Problem to solve -
Do any lines in the data below contain "labels"? If so, copy every one of them.

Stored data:
/---

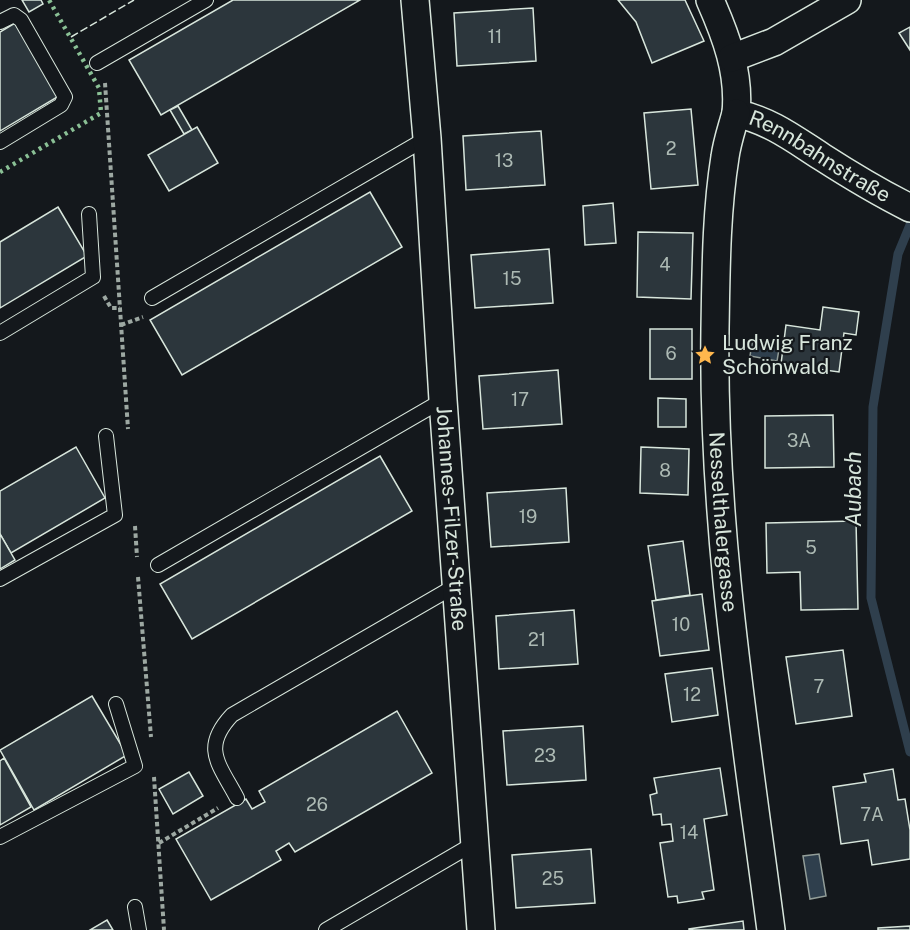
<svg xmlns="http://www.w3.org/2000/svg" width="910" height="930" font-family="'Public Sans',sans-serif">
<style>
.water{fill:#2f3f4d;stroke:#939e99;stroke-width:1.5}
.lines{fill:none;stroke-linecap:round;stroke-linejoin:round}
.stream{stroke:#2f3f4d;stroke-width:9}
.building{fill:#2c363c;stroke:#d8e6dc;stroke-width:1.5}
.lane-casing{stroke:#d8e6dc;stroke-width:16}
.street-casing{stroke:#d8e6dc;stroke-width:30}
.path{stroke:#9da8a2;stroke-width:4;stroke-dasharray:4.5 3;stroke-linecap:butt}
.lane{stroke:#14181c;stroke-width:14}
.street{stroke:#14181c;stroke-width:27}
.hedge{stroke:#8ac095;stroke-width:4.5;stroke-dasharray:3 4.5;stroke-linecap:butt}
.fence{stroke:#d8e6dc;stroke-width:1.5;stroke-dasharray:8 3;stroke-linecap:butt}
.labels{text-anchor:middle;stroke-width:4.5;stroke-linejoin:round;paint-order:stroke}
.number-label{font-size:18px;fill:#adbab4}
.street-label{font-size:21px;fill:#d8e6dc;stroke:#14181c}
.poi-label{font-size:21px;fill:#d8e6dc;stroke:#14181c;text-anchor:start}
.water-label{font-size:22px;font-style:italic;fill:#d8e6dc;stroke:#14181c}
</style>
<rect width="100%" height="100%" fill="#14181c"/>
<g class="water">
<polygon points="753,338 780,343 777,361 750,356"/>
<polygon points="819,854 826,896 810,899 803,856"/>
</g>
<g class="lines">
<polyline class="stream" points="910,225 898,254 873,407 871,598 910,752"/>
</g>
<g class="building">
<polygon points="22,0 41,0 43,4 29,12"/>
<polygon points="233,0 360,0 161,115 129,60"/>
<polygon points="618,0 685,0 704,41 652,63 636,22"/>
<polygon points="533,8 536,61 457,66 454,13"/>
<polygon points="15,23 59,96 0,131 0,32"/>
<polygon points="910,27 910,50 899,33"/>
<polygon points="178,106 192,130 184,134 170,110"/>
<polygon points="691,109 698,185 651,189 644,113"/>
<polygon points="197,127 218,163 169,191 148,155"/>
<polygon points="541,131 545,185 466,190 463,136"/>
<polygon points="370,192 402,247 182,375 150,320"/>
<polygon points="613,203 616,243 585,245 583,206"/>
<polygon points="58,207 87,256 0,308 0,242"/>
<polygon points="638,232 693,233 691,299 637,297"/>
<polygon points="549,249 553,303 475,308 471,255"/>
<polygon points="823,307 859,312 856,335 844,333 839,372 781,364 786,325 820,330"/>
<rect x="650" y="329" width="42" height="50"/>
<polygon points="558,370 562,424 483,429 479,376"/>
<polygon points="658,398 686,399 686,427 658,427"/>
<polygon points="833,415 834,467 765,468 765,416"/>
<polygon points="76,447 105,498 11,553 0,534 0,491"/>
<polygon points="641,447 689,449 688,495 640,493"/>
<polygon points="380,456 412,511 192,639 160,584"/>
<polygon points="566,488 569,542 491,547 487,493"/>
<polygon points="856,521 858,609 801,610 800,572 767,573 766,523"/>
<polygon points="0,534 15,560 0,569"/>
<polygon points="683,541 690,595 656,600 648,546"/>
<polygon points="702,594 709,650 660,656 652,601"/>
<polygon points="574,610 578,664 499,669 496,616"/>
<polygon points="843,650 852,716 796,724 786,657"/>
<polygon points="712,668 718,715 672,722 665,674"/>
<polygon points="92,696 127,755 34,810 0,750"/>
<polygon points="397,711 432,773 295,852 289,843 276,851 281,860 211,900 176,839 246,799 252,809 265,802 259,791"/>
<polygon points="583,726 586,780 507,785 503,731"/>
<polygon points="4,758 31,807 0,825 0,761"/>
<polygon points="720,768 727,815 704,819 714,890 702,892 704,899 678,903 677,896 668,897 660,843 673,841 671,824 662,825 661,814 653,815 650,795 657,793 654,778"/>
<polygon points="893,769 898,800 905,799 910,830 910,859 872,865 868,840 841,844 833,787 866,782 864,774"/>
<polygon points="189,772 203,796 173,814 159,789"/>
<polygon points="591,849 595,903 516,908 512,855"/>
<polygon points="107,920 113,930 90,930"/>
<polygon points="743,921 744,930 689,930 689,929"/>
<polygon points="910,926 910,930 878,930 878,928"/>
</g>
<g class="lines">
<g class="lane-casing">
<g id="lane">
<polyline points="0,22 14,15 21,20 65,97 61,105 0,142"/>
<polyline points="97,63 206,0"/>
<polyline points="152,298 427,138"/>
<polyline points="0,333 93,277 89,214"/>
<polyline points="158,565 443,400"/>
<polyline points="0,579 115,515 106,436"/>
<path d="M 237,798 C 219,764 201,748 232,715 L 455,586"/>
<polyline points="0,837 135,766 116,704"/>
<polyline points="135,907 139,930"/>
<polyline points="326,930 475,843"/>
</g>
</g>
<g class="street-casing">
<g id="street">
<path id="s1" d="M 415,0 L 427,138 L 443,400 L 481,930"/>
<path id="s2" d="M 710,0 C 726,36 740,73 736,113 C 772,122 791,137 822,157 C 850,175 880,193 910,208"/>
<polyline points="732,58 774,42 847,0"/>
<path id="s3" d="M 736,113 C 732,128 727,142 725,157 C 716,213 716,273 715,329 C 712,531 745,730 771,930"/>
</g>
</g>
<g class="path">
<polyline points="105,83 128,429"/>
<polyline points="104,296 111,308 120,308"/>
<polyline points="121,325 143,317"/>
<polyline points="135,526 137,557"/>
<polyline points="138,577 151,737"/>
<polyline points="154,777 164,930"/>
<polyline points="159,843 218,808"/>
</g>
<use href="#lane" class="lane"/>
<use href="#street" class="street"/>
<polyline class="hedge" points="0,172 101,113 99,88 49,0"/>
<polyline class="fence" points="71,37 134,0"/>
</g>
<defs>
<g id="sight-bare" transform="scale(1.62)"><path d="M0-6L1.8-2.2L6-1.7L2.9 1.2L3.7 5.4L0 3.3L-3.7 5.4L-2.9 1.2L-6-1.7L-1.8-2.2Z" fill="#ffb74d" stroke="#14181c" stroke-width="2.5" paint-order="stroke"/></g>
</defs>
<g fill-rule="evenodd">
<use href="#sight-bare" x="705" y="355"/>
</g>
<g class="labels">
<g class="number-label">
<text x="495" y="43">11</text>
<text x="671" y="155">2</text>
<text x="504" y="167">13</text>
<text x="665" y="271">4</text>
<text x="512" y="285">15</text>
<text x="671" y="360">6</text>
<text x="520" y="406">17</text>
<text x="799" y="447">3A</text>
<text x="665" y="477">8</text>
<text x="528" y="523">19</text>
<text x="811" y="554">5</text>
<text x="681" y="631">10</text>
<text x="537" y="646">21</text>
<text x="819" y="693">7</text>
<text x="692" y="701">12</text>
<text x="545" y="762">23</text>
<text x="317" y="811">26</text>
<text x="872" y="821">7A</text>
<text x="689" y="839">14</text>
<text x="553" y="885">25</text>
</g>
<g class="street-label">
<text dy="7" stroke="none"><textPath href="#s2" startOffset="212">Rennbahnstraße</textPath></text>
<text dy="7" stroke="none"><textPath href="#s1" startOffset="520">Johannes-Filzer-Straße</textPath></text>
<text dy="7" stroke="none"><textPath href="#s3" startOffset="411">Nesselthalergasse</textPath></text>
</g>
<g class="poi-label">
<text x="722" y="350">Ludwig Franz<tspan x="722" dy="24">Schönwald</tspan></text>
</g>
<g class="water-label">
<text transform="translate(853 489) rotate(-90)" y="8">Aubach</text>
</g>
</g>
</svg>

\---
/---

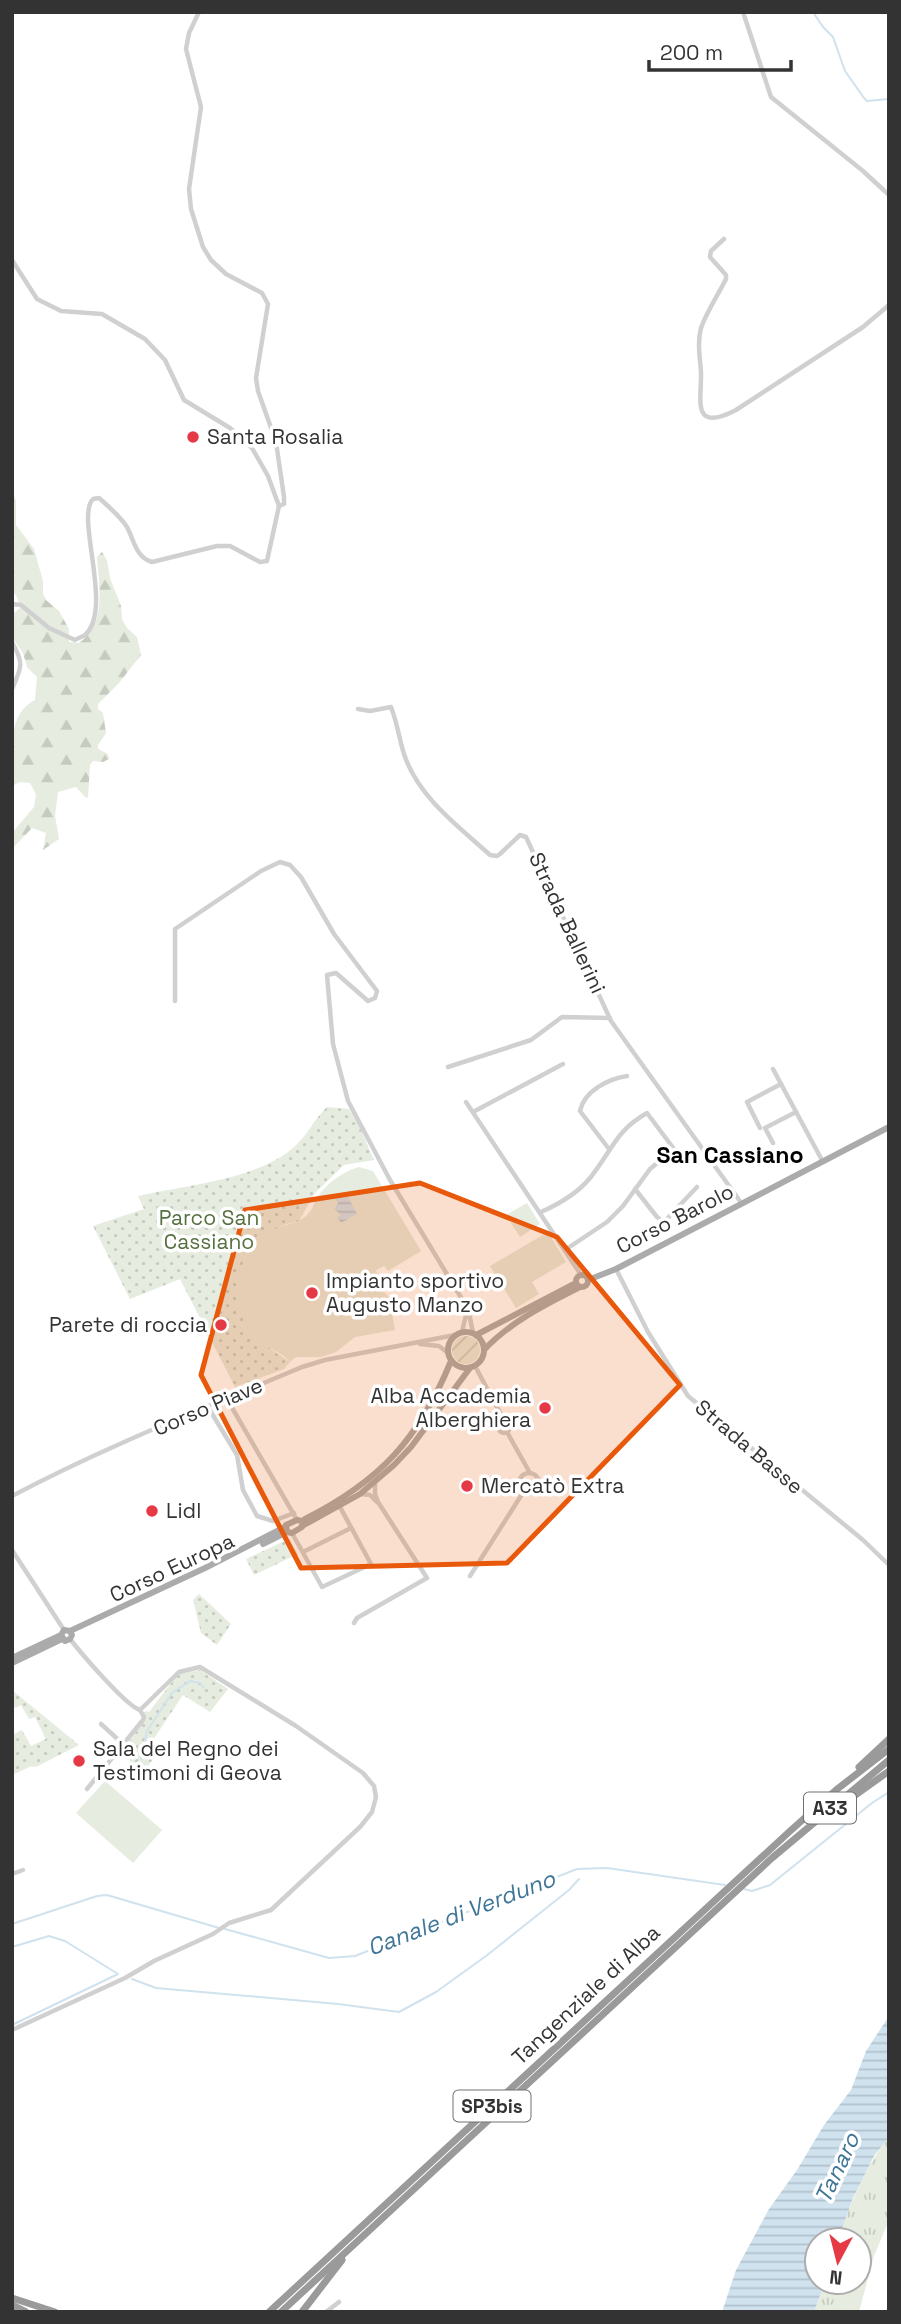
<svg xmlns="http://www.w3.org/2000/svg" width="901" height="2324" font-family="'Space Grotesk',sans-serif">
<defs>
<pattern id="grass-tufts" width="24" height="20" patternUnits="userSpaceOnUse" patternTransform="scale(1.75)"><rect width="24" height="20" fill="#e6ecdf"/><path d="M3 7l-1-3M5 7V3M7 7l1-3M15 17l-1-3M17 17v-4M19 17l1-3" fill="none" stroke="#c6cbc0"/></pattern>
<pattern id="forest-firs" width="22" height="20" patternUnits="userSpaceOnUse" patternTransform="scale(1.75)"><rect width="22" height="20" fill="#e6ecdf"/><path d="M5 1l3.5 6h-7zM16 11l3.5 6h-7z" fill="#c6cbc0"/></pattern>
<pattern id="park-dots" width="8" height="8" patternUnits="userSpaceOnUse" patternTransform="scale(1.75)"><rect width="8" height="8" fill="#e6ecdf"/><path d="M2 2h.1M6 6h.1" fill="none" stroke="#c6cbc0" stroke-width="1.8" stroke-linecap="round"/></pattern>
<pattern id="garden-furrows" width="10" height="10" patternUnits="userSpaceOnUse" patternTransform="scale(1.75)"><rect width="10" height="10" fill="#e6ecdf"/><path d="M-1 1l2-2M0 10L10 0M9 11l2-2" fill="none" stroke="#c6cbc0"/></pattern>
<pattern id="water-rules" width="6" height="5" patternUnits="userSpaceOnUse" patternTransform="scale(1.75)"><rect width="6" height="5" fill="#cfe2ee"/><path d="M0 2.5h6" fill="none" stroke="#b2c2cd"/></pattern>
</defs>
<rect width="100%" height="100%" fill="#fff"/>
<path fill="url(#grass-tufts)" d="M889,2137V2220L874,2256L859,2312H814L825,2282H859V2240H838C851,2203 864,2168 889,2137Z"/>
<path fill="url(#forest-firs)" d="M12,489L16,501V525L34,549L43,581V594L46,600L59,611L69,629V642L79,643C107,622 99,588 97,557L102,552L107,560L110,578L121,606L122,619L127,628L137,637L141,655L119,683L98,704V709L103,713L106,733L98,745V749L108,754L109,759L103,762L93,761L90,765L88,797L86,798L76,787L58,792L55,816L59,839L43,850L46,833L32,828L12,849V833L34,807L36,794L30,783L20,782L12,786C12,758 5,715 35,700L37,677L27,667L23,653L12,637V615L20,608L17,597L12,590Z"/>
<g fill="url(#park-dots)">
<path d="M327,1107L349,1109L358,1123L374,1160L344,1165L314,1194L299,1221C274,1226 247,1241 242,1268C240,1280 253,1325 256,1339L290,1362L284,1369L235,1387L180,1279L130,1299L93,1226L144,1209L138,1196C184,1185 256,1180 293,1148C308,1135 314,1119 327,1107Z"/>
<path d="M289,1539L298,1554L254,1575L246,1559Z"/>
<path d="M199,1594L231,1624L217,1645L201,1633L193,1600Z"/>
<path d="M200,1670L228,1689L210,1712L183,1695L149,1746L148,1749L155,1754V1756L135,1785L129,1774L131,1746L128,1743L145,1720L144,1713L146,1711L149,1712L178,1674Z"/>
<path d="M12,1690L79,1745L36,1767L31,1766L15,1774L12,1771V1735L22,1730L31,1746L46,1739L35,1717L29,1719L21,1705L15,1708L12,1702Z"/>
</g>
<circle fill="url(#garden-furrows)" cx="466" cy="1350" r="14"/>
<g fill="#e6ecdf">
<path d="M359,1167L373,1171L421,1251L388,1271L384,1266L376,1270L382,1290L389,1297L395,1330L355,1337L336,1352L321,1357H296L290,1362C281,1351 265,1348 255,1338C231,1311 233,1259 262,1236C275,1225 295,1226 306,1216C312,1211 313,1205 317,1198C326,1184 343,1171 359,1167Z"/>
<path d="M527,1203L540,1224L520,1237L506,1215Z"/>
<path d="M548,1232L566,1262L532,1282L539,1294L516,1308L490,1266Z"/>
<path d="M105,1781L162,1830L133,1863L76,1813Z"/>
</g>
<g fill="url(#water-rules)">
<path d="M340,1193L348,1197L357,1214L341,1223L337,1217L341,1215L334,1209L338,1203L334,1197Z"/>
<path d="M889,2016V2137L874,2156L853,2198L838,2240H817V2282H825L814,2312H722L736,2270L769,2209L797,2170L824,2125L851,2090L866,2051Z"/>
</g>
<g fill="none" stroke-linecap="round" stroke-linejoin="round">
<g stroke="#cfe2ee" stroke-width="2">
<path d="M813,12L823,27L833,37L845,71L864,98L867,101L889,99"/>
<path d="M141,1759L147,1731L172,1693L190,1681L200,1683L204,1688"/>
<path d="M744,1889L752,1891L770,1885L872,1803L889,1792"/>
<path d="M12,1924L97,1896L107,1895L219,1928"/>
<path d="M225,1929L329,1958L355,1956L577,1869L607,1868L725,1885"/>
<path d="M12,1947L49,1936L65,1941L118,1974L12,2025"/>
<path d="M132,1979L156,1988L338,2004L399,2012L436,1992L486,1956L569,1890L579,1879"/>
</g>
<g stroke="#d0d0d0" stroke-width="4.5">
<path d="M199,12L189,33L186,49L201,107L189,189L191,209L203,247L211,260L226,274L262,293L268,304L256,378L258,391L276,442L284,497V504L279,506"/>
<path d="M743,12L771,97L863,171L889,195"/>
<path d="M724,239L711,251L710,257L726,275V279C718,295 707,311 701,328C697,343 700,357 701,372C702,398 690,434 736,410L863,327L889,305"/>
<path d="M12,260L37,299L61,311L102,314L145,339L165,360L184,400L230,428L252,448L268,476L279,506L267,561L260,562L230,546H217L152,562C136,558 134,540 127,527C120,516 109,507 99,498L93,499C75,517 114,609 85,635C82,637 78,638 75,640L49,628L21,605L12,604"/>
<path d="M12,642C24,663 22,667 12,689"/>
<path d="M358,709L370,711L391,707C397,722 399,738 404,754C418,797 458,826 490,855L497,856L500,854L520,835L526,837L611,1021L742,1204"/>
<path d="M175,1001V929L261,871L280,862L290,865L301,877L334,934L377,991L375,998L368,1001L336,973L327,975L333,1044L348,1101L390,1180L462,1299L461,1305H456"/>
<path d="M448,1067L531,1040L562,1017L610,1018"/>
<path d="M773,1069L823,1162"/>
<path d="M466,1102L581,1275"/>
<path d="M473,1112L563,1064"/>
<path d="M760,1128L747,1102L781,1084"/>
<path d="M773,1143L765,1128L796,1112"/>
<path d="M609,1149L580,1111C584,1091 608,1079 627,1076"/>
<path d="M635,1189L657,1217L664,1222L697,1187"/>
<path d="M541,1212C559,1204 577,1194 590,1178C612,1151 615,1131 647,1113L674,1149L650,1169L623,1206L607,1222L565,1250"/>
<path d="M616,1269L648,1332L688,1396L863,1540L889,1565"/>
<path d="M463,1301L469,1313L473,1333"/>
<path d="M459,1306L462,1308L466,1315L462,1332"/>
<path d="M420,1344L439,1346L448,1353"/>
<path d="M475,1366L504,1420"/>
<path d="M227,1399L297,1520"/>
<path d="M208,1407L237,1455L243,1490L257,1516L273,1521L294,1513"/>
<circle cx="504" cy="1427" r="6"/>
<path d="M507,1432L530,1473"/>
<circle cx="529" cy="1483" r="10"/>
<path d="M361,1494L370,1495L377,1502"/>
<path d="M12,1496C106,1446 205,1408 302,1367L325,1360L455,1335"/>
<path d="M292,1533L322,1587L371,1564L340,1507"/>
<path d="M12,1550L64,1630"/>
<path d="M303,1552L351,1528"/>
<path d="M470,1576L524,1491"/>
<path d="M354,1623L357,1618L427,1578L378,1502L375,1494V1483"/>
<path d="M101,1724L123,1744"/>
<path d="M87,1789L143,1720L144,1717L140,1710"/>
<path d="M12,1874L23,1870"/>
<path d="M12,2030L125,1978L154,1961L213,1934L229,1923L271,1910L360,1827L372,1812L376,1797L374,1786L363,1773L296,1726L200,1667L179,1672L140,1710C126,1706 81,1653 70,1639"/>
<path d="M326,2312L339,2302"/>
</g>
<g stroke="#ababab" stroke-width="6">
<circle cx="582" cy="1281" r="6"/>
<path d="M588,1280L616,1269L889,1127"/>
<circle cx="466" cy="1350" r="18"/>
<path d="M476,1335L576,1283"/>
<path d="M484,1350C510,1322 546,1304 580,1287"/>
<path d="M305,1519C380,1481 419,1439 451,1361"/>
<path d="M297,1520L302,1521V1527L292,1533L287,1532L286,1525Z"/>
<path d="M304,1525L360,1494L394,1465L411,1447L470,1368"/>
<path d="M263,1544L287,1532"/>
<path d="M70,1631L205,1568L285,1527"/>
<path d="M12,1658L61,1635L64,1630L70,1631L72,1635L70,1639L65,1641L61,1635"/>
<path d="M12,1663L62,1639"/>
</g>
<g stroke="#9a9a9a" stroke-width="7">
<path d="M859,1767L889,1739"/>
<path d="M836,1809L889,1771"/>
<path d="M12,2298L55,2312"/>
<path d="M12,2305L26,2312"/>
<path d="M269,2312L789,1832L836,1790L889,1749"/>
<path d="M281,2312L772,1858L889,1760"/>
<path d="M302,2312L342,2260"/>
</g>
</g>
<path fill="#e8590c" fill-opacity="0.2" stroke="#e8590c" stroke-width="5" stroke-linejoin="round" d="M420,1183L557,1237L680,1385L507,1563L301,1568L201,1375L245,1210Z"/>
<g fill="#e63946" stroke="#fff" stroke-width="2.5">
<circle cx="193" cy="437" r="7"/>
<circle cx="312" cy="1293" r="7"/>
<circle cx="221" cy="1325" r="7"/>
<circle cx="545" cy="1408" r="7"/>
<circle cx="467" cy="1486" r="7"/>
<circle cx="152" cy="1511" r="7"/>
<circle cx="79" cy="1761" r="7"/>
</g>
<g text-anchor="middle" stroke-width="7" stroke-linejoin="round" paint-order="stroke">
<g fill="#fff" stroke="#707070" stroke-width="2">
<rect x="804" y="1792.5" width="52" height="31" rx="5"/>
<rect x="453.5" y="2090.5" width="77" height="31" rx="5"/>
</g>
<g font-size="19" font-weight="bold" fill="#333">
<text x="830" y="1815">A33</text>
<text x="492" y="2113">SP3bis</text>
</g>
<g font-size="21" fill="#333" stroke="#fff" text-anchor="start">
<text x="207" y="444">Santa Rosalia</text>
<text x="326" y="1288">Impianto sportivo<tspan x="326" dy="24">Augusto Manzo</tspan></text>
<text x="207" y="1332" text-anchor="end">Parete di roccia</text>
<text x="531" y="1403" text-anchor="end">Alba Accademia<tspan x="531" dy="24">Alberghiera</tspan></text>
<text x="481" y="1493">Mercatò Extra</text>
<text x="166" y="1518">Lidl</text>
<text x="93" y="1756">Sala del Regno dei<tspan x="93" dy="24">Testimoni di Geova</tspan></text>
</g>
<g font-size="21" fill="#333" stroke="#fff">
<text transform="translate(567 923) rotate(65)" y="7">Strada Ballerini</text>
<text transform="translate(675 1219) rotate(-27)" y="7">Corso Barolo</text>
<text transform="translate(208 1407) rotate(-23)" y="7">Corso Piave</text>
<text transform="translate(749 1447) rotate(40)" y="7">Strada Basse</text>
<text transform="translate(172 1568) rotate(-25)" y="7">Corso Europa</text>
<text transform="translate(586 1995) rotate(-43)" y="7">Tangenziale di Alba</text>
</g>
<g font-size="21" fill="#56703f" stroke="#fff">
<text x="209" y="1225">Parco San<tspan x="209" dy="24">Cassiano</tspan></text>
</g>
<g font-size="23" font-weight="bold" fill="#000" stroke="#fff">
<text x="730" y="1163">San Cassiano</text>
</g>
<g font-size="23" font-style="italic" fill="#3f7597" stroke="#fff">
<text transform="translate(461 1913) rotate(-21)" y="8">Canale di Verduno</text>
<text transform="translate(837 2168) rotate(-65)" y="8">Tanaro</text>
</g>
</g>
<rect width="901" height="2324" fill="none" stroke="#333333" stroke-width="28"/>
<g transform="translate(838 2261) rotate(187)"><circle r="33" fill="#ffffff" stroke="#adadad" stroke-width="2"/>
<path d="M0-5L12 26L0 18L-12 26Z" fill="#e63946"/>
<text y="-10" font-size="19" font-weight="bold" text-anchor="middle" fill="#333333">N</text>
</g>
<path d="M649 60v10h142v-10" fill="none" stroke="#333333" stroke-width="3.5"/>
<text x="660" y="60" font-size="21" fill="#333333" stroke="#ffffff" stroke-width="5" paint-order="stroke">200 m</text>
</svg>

\---

Answer to this task -
.labels{text-anchor:middle;stroke-width:4.5;stroke-linejoin:round;paint-order:stroke}
<g class="labels">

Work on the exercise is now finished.